With 35mm film cameras, the “sensor” size was the size of the film negative itself—36 x 24mm (incidentally, the 35mm is the width of the film strip which gives a negative frame height of 24mm, the perforations sitting either side down the film). In today’s digital market, only semi-professional and professional cameras would have a sensor this size—the sensors on the vast majority of DSLRs available today are much smaller, whilst those on a smartphone are typically minuscule in comparison.
Here are a selection of sensor sizes stacked up on top of each other to give an relative comparison (all in ratio but not 1:1 scale).
These varying sensor sizes relative to a full frame can also be expressed as a crop factor. This is simply the ratio of the diagonal of the sensor to the diagonal of a full frame sensor (~43.3mm). For instance, the diagonal of the DX sensor is approximately 28.3mm. So we have 43.3 / 28.3 = 1.53 ~ 1.5x. In practice, this means that a 50mm lens for a full frame camera will have a focal length of roughly 80mm.

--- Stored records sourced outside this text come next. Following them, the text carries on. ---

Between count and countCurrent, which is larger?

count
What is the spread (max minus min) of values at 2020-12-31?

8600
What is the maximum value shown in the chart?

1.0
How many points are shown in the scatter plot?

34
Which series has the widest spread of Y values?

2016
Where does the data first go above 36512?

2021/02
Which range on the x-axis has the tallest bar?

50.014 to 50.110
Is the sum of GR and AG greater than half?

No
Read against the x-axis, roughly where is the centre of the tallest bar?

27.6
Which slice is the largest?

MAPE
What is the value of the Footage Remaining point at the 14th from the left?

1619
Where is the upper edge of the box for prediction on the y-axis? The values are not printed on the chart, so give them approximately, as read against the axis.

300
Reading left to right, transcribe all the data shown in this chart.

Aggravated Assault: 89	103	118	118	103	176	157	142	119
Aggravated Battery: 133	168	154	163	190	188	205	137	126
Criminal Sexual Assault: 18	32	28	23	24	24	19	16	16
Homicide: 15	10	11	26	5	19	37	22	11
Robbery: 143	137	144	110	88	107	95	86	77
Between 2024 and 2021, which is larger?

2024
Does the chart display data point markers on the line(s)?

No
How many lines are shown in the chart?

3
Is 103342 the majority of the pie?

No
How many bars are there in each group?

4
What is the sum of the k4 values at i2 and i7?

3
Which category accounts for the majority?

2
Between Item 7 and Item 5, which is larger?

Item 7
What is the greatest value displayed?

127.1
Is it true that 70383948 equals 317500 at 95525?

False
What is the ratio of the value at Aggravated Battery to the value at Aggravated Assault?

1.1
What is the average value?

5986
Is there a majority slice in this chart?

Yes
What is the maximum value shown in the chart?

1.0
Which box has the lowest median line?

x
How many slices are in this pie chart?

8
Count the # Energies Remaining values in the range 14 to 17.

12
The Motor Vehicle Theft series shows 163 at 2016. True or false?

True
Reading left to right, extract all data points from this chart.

This does have it’s advantages. Firstly, long focal length lenses cost a lot. A Canon 500mm f/4 lens can go for over £8,000! It’s 300mm cousin retails for around the £1,000, but on a 1.6x APS-C sensor camera this £1,000 lens now has a focal length of 1.6 x 300mm = 480mm! This is why many nature photographers (e.g. bird photographers) will opt for a smaller sensor DSLR over a full-frame.

There are two sides to the coin, however. If you’re buying a 16-35mm wide angle lens for nature photography you won’t be pleased when you realise that this is in fact a 26-56mm on your DX camera. Depth of focus is also increased with a smaller format sensor, so it’s not quite so easy to get those blurry backgrounds.
In case you’re wondering, whilst you can use a standard lens on DX (or APS-C) cameras you cannot use a DX lens on full-frame cameras otherwise you’ll get vignetting.